In RE: Ramos | U.S. Bankruptcy Court in New York –  Bank Of America sanctioned $10,000.00 a month until it corrects this matter payable to the debtors through their attorney + Attorney Fees

UNITED STATES BANKRUPTCY COURT
SOUTHERN DISTRICT OF NEW YORK

In the matter of:
EDWIN RAMOS AND MICHELLE Case No. 10-23019-rdd
AVA STOUBER-RAMOS, Chapter 7
Debtors.
– – – – – – – – – – – – – – – – – – – – – – – – – – – x

MODIFIED BENCH RULING ON
MOTION FOR CONTEMPT AGAINST BANK OF AMERICA, NA

APPEARANCES:

For the Debtor: MICHAEL H. SCHWARTZ, ESQ.
Michael H. Schwartz & Associates, PC
One Water Street
White Plains, NY 10601

Hon. Robert D. Drain

I have before me a motion by the debtors, Mr. and Mrs.
Ramos, for an order holding their mortgage lender, Bank of
America, in contempt for violation of their discharge, under
sections 524 and 727 of the Bankruptcy Code. This case was
reopened under section 349 of the Bankruptcy Code for the sole
purpose of permitting the debtors to bring this motion. The
motion to reopen was on notice to Bank of America; the present
motion also was served on Bank of America, including on its
general counsel.
☆ ☆ ☆
## Requirement
Condense the paragraph of the bench ruling that begins "I have before me a motion" into a short list of its main facts.

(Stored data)
☆ ☆ ☆
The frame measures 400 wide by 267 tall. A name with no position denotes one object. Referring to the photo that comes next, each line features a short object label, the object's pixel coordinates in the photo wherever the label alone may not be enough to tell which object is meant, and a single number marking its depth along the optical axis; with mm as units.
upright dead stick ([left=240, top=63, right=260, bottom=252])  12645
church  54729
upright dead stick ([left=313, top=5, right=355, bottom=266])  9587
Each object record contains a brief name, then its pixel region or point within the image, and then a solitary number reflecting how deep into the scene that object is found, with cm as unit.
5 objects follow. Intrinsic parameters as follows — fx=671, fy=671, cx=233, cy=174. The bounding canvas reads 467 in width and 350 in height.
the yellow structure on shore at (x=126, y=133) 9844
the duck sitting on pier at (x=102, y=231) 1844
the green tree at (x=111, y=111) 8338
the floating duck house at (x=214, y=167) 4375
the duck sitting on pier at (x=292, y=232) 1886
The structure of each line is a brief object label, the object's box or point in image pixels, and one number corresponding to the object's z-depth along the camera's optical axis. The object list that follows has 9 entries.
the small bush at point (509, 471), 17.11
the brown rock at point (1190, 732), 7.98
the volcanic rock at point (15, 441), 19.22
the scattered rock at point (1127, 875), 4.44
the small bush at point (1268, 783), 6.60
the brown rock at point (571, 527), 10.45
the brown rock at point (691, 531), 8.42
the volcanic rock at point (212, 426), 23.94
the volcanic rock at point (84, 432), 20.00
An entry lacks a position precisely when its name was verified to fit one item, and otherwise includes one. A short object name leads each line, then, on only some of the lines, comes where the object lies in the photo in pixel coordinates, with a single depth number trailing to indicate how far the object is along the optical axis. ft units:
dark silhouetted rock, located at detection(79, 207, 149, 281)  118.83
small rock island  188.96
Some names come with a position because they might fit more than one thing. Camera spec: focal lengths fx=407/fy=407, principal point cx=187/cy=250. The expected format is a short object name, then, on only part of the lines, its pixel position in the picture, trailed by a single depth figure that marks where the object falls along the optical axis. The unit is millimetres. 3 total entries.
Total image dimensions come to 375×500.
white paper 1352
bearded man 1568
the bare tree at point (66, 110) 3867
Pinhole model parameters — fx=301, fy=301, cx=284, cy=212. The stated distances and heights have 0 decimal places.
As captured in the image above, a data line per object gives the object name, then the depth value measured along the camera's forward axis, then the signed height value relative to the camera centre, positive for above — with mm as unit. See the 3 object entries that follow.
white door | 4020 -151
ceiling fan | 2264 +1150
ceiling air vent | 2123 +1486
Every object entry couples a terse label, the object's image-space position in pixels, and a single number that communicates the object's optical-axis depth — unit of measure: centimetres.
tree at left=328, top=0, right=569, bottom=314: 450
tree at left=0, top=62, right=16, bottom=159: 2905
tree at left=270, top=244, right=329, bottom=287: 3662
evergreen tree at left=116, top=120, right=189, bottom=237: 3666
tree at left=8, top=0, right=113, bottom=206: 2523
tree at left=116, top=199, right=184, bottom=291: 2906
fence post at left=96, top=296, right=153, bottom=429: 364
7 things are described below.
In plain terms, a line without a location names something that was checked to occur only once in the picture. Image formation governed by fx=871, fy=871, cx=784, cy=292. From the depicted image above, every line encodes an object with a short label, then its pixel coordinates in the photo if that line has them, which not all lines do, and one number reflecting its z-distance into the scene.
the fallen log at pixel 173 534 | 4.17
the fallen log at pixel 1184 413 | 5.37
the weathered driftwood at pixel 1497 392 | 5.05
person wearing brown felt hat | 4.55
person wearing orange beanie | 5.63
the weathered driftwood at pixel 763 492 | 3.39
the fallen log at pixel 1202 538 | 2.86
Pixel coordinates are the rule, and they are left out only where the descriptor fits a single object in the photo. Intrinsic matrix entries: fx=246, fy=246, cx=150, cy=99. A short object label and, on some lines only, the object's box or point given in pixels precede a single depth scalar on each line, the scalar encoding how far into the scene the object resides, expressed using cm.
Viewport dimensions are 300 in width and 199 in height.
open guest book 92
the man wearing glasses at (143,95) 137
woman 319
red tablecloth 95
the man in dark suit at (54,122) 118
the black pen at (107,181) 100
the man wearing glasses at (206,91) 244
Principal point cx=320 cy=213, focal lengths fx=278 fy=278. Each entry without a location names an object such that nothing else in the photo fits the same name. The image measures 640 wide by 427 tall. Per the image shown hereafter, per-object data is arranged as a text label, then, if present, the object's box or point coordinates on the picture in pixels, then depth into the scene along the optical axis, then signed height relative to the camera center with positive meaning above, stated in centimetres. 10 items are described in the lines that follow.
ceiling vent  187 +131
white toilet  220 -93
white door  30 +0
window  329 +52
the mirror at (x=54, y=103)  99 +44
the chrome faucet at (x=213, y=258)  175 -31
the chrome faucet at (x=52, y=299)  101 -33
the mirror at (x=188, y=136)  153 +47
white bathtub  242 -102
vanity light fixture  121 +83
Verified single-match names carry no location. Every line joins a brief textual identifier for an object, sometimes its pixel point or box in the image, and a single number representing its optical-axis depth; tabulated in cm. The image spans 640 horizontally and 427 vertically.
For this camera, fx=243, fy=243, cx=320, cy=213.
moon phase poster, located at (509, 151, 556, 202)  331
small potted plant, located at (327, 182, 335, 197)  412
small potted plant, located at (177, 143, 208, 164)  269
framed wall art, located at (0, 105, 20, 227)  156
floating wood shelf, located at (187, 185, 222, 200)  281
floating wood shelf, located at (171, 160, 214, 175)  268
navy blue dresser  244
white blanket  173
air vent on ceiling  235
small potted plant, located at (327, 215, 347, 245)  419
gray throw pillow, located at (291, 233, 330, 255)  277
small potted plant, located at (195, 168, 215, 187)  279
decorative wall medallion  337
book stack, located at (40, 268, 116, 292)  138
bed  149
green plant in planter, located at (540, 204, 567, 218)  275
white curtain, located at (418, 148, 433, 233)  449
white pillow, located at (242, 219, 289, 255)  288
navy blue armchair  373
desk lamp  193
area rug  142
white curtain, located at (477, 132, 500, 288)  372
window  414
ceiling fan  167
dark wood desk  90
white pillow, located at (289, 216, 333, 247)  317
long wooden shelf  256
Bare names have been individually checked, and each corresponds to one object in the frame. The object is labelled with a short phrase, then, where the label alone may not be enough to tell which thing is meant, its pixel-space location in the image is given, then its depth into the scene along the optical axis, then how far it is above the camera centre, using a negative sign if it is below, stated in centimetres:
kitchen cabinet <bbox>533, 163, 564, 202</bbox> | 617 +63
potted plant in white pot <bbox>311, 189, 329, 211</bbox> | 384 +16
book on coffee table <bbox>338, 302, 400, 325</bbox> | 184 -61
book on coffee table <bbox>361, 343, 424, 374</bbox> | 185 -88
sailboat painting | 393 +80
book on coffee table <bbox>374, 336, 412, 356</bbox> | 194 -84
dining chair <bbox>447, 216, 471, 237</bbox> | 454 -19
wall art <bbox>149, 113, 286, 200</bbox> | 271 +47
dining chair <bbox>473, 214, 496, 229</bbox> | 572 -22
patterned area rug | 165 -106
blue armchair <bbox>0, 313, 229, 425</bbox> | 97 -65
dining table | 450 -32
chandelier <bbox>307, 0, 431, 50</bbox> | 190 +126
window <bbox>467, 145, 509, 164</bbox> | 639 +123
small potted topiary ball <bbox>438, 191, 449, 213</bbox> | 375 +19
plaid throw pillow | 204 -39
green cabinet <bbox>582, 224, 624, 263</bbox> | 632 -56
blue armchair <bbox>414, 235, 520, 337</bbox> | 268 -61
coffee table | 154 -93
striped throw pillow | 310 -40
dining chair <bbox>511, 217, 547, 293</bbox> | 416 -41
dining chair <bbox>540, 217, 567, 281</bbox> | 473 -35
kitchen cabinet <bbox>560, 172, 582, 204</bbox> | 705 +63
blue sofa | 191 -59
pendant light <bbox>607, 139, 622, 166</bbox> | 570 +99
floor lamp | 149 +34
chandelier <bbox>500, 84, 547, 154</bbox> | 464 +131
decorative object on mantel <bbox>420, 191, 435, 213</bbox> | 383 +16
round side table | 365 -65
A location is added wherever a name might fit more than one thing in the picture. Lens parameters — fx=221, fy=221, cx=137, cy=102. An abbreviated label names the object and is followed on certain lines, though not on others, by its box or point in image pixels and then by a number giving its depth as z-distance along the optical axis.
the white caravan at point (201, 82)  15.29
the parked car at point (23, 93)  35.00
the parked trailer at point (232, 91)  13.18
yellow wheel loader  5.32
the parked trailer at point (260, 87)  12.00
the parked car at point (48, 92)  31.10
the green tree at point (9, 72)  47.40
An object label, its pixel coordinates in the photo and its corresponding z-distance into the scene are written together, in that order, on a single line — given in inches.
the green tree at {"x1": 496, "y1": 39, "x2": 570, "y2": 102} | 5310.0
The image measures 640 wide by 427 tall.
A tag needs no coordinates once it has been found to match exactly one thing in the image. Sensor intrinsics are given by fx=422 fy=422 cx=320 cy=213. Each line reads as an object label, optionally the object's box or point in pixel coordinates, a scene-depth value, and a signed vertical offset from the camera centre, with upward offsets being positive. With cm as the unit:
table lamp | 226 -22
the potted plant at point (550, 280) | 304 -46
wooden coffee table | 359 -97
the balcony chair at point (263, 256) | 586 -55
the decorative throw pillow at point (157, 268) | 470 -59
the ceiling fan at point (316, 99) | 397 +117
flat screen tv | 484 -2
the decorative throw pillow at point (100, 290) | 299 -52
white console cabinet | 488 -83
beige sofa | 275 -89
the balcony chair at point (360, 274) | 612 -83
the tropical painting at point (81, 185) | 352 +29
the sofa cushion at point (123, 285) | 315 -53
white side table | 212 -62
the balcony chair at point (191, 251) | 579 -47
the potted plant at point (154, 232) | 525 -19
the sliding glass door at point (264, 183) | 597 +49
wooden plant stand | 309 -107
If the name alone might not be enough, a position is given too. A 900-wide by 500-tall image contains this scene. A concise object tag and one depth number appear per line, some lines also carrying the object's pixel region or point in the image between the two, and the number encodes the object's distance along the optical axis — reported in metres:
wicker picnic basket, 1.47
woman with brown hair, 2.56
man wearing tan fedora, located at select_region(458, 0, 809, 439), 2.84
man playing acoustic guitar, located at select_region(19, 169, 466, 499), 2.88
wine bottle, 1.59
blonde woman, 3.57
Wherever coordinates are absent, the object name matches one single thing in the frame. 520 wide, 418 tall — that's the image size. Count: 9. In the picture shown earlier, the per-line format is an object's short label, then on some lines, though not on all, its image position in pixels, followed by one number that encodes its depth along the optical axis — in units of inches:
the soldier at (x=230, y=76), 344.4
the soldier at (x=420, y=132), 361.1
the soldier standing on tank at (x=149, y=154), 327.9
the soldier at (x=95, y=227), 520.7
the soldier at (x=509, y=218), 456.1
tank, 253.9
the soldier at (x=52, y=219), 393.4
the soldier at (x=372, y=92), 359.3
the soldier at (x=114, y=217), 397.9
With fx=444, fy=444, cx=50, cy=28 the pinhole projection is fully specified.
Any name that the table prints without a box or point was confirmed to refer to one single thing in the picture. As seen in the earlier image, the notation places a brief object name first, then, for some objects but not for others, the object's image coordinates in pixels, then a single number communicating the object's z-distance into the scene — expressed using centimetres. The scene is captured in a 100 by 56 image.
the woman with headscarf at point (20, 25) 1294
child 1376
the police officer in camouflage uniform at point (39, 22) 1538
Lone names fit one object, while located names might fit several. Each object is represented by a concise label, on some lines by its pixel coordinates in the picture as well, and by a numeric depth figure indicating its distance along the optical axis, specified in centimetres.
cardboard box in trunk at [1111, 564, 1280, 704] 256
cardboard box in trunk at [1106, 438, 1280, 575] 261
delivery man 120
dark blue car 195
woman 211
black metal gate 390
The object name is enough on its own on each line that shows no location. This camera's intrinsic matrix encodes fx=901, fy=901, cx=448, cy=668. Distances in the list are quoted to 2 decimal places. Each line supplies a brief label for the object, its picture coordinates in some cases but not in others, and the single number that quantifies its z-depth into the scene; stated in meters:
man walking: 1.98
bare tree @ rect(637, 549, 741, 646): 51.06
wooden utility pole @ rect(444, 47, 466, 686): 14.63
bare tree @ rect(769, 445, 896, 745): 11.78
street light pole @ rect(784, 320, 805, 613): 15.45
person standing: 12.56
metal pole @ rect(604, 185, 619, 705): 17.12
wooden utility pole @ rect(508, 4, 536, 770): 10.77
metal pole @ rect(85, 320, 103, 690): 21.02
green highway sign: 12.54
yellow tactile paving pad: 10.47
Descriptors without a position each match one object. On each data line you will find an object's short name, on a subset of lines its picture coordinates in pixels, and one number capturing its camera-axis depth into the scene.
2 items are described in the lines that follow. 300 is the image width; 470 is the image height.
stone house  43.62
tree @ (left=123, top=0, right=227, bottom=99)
☆ ☆ ☆
## Solution for this exercise
- The debtors, Mr. and Mrs. Ramos, moved for an order holding their mortgage lender, Bank of America, in contempt for violating their discharge under sections 524 and 727 of the Bankruptcy Code.
- The case was reopened under section 349 of the Bankruptcy Code solely to let the debtors bring this motion.
- Bank of America had notice of the motion to reopen, and the present motion was served on it, including on its general counsel.